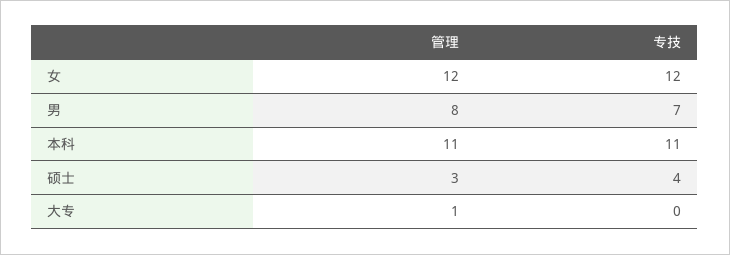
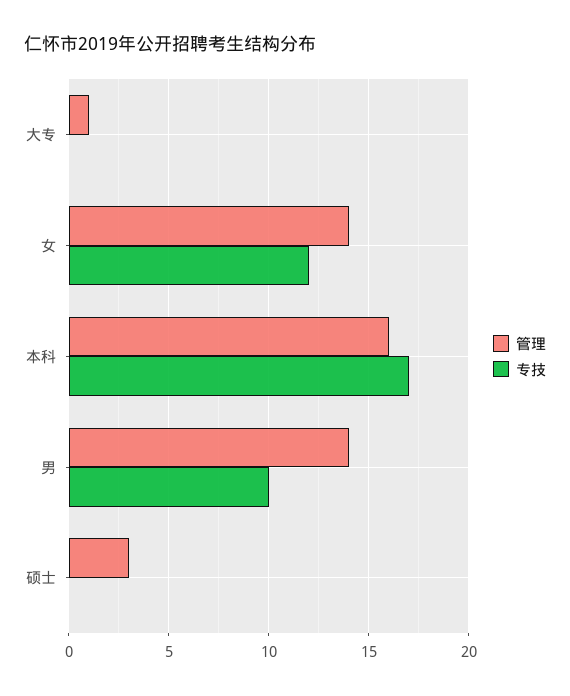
管理, 女: 12 -> 14
管理, 男: 8 -> 14
专技, 男: 7 -> 10
管理, 本科: 11 -> 16
专技, 本科: 11 -> 17
专技, 硕士: 4 -> 0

§ TASK BRIEF
Without the pictures, return each entry exactly as given.

§ EXERCISE RESPONSE
管理, 女: 12 -> 14
管理, 男: 8 -> 14
专技, 男: 7 -> 10
管理, 本科: 11 -> 16
专技, 本科: 11 -> 17
专技, 硕士: 4 -> 0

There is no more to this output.